DATA FOR PROCESSING Start Marker
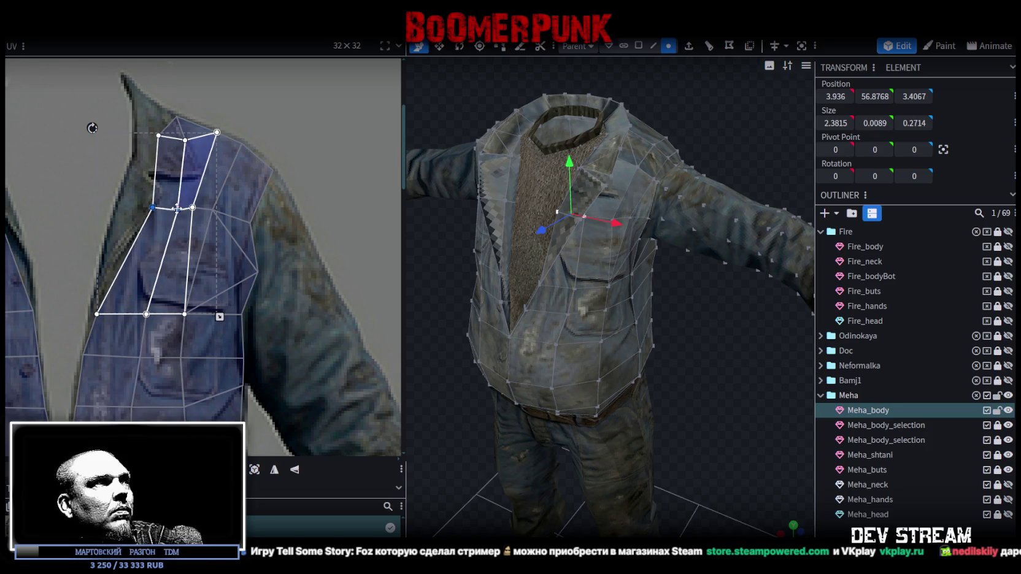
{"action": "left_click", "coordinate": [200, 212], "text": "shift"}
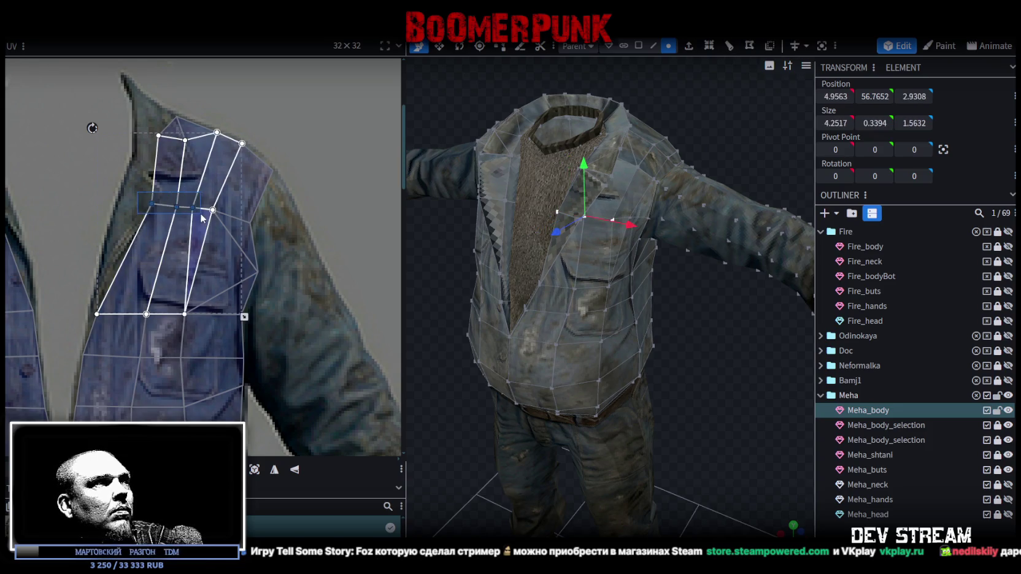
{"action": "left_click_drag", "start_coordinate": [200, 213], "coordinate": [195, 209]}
DATA FOR PROCESSING End Marker
DATA FOR PROCESSING Start Marker
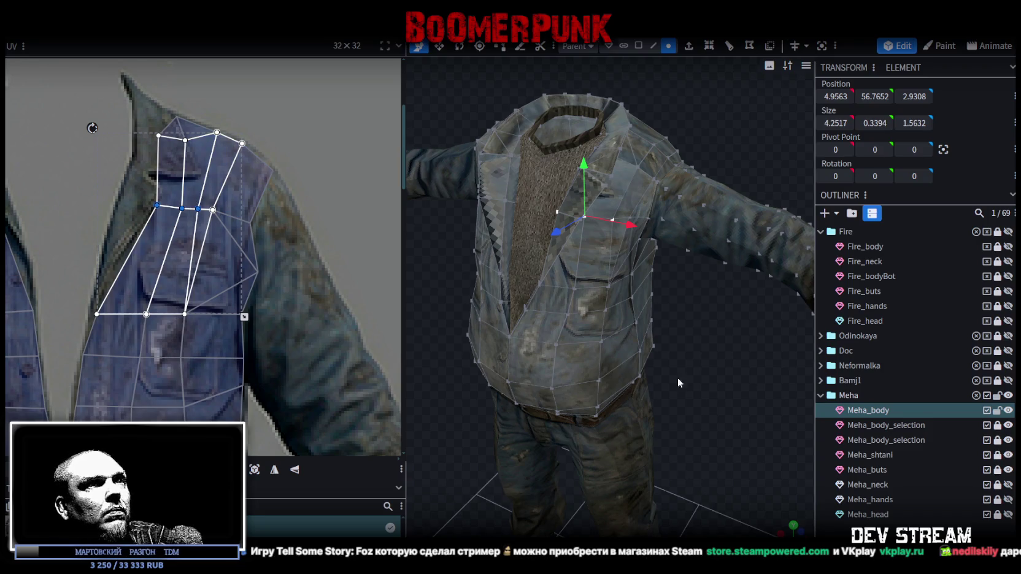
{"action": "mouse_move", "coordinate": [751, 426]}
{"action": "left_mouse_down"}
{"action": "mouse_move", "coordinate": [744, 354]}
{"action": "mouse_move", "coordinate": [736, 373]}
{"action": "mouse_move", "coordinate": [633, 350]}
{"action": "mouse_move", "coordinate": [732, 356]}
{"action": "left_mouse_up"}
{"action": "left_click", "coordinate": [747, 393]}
DATA FOR PROCESSING End Marker
Please show every line of the entries above that contains the word "coordinate".

▸ **FINISHED EXERCISE**
{"action": "left_click", "coordinate": [200, 212], "text": "shift"}
{"action": "left_click_drag", "start_coordinate": [200, 213], "coordinate": [195, 209]}
{"action": "mouse_move", "coordinate": [751, 426]}
{"action": "mouse_move", "coordinate": [744, 354]}
{"action": "mouse_move", "coordinate": [736, 373]}
{"action": "mouse_move", "coordinate": [633, 350]}
{"action": "mouse_move", "coordinate": [732, 356]}
{"action": "left_click", "coordinate": [747, 393]}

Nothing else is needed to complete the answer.